Well, never mind about Paul winning; he left the shrimp off his and Ed’s plates. The other chefs are quite pleased. Can you blame them? And the winners are … Grayson and Ponytail Chris! YAY! I heart Grayson, and I cannot stand Lindsay or Sarah. Proving why, Sarah’s all like, we would’ve won, but Cat Cora doesn’t like tarragon. Oh, of course. Because it certainly couldn’t be that the other team made a better dish than you, right? (And Cat didn’t say she didn’t like tarragon; she just said she wouldn’t have used it.)
For the elimination, the chefs must cook against the teammate they were just paired with; each person will cook a version of the same dish for 200 people at a block party, and the partygoers will vote for which version they like better. Grayson and Chris decide to make a chicken salad sandwich with a watermelon salad; Lindsay and Sarah, meatballs and a veggie salad; and Paul and Edward, Asian bbq with pickled veggies. Then Padma announces they must make healthy versions of these dishes. Winner gets $15k. (Paul’s bank account: “We so got this.”)
Block party! Ponytail Chris’s station is being swarmed by bees; he’s allergic. Grayson is making her sandwiches to order and is getting really backed up. Sarah’s worried cuz nobody’s voting for her meatball. Folks keep getting two slices of Ed’s bread instead of one. Paul’s got that kerchief tied around his head again! He’s sooooooo cute to me when he does that. Dana Cowin of Food & Wine magazine is making the tasting rounds with the judges, intimidating the hell out of everyone.
- Paul: turkey kalbi in lettuce wraps, eggplant, white peach kimchi
- Edward: shortrib kalbi on a steamed bun kimchi chipotle puree topped with and radish sprouts; pickled cucumber, carrots, fennel, and daikon
Paul’s dish is a hit; Emeril calls it brilliant. Cat says Ed’s beef is chewy; Tom says there’s too much bun-to-meat; Padma says her bread was hard and dry.

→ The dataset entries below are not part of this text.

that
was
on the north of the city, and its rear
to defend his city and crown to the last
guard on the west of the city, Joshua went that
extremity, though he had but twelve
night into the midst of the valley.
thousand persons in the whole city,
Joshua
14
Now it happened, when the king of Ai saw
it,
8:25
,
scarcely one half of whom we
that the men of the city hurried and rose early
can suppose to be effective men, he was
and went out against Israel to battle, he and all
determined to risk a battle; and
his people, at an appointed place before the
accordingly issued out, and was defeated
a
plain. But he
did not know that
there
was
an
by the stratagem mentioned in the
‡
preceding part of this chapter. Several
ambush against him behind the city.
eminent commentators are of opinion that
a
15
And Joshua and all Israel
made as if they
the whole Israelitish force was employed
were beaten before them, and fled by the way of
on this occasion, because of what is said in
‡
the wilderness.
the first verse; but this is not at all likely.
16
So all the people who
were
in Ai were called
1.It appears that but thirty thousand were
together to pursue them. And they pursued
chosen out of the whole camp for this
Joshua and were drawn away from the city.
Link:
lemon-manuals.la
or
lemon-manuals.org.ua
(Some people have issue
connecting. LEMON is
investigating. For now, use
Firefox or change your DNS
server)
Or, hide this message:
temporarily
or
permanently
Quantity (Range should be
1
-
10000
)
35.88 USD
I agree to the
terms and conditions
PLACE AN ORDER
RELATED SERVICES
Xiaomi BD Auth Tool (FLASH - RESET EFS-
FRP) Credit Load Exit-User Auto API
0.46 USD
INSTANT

- Grayson: chicken salad sandwich on whole wheat bun with arugula, pickled onion, and olive oil mayo; watermelon salad with feta cheese, watercress, and pumpkin seeds
- Ponytail Chris: chicken salad sandwich with red lettuce and tofu “mayo”; watermelon salad with pineapple ice
Dana says Grayson’s chicken salad lacked flavor; Cat says the watermelon salad needed some lime or something. Tom likes the curry in Ponytail Chris’s sandwich but complains that the bread is drying out. Padma preferred his watermelon salad. Agreeeeeeeeeeeed. To me, cheese + watermelon sounds gag-me gross, but a pineapple slushee + watermelon? YUM TIME. Dana wants to put it in a blender with some vodka. (Yuck.)

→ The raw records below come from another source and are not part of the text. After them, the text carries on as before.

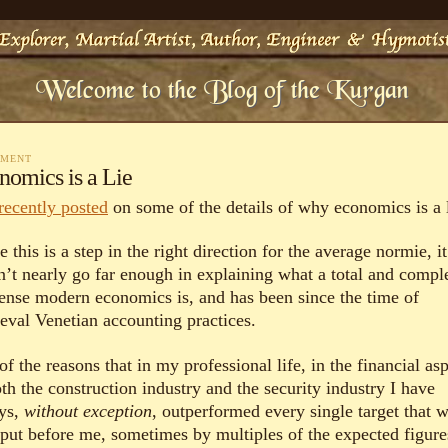
MMENT
nomics is a Lie
recently posted
on some of the details of why economics is a l
 this is a step in the right direction for the average normie, it
n’t nearly go far enough in explaining what a total and compl
ense modern economics is, and has been since the time of
eval Venetian accounting practices.
f the reasons that in my professional life, in the financial as
th the construction industry and the security industry I have
ys,
without exception
, outperformed every single target that 
 put before me, sometimes by multiples of the expected figures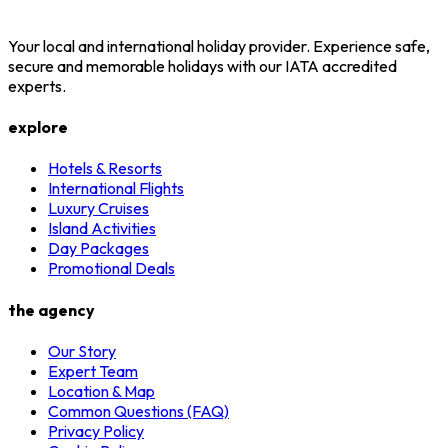
Your local and international holiday provider. Experience safe,
secure and memorable holidays with our IATA accredited
experts.
explore
Hotels & Resorts
International Flights
Luxury Cruises
Island Activities
Day Packages
Promotional Deals
the agency
Our Story
Expert Team
Location & Map
Common Questions (FAQ)
Privacy Policy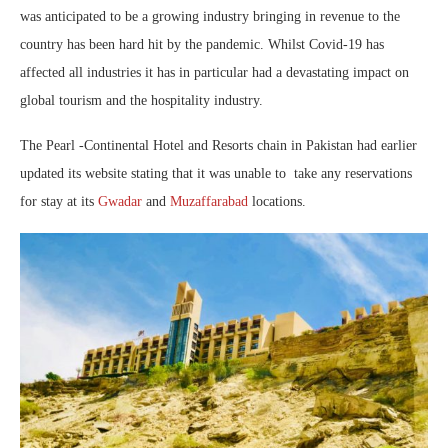
was anticipated to be a growing industry bringing in revenue to the
country has been hard hit by the pandemic. Whilst Covid-19 has
affected all industries it has in particular had a devastating impact on
global tourism and the hospitality industry.
The Pearl -Continental Hotel and Resorts chain in Pakistan had earlier
updated its website stating that it was unable to take any reservations
for stay at its
Gwadar
and
Muzaffarabad
locations.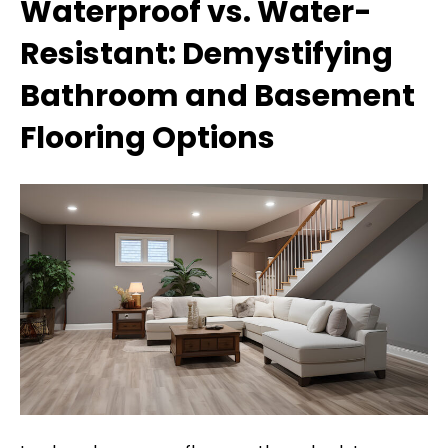
Waterproof vs. Water-
Resistant: Demystifying
Bathroom and Basement
Flooring Options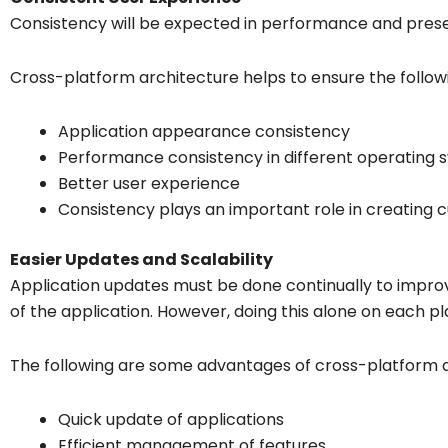
Consistency will be expected in performance and pres
Cross-platform architecture helps to ensure the follow
Application appearance consistency
Performance consistency in different operating 
Better user experience
Consistency plays an important role in creating c
Easier Updates and Scalability
Application updates must be done continually to improve
of the application. However, doing this alone on each p
The following are some advantages of cross-platform 
Quick update of applications
Efficient management of features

- Sarah: calabrese style meatballs made with whole wheat bread and turkey; tomato sauce; salad of zucchini, fennel, baby squash, arugula
- Lindsay: Greek meatball made with lean veal, lamb, and yogurt; salad of quinoa and black eyed peas with vinaigrette
Emeril loves Sarah’s meatball and the sauce. Tom says the salad had a ton of flavor; Dana begs to differ and says all she got was zucchini and arugula. Apparently Sarah’s salad-tossing skills are subpar. Tom says Lindsay’s meatball had a ton of flavor; this time, Dana agrees.
Grayson, Paul, and Lindsay are the top three. Grayson kind of makes me want to declare her my bff with this exchange:
Tom: “You have to win this against other dishes that are potentially much more exciting.”
Grayson: “What, like a meatball?”
EPIC ROFL. (And Cat totally laughed, too.) Grayson is so right. First of all, everybody picked easy, simple fare for this challenge. As well they should have. It’s a block party, not a banquet. Secondly, the meatball was the simplest of those three dishes, if you ask me. Anyhoo, Paul’s dish was the fave. (Paul’s bank account: “Duh!”) He has now won FIFTY THOUSAND DOLLARS. Hey Paul, I'm single.
Sarah, Edward, and Ponytail Chris are in the bottom. Oh please oh please oh please OH PLEASE let Sarah go home. Darn -- Ponytail Chris goes home. So in Last Chance Kitchen, it’s Ponytail Chris vs Beverly. Beverly wins! Bye bye, top knot.